Content Assembly Mechanism (CAM)
business transaction information management

1.0Introduction

Content assembly has been solved in a variety of ways in the past. Particularly the traditional electronic data interchange (EDI) approach is to rigorously restrict content variance so as to avoid the need for dynamic definitions in software. This proved to be both the strength and weakness of EDI, and therefore for specific business scenarios EDI itself resorted to the use of written implementation guidelines to formalize the interchange details.

With the advent of XML based transactions the content implementers have learned that while constructing schema structure definitions provides a higher degree of flexibility for business scenarios than EDI nevertheless the same limitations on interoperability recur. Particularly there is no robust means to specify business scenario details for actual schema use.

OASIS itself has found that its technical teams developing industry vocabularies cannot fully derive the needed depth of detail on the use of such vocabularies while making use of schema alone. Further more the notion of producing business re-usable information components (aggregate components[1]) both within and across OASIS industry vocabularies has been problematic in XML (especially without robust inclusion and versioning mechanisms).

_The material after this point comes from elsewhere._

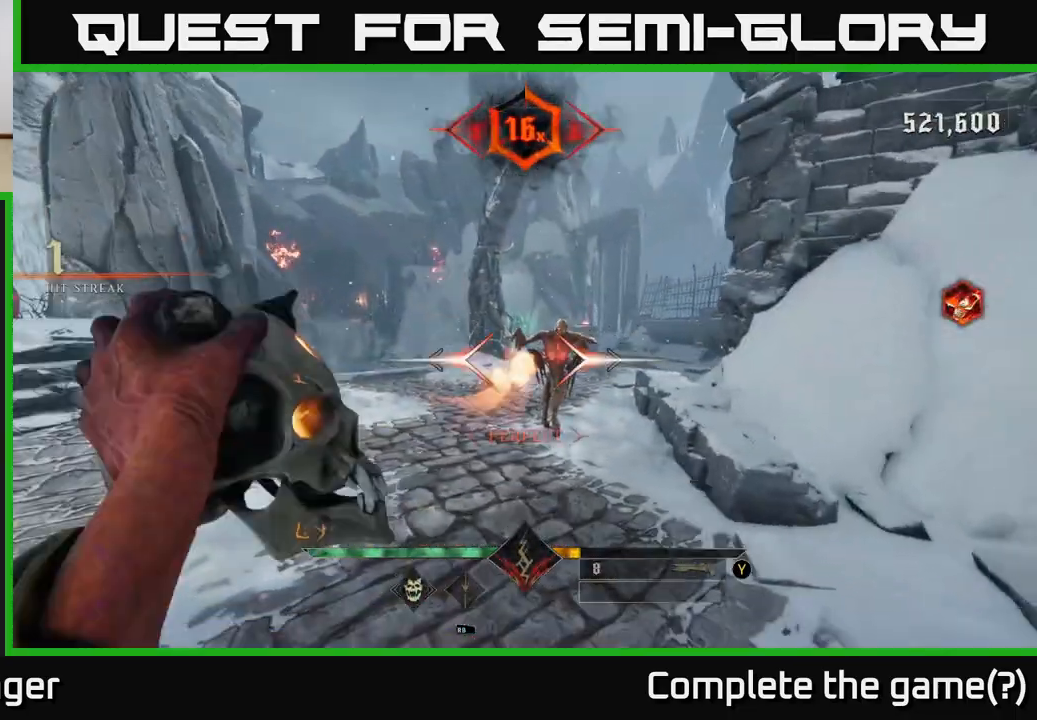
{"buttons": [], "left_stick": "left", "right_stick": "down-left", "events": [[17, "R2", "up"], [50, "left_stick", "down-right"], [100, "left_stick", "center"], [267, "right_stick", "up-right"], [333, "right_stick", "center"], [383, "left_stick", "left"], [500, "right_stick", "down-left"]]}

Clearly the urgent business need is to move beyond this and provide a machine-readable format in XML that can then allow business application software to automatically configure the interchanges according to the business rules. Particularly the CAM approach defines the structural formatting and the business rules for the transaction content directly.

Additionally to facilitate the broad collaborative adoption of aggregate components technology particularly requires a formal way of storing and retrieving vocabulary entries within the Registry technology that OASIS is developing. Again while early work has been attempted in this area using schemas alone, this has not proved suitable for the three key structural needs of atomic element definitions, lists of code values (codelists) and assembly components. Added to this is the need to provide content validation rules and a mechanism to support business context variables. Here again OASIS teams are developing specifications that require these mechanisms to coordinate across the deployment information architecture.

The core role of the OASIS CAM specifications is therefore to provide a generic standalone content assembly mechanism that extends beyond the basic structural definition features in XML and schema to provide a comprehensive system with which to define dynamic e-business interoperability.

In addition the CAM specifications are providing support and collaboration tools to existing OASIS technical work by linking together key components of the overall e-business systems architecture.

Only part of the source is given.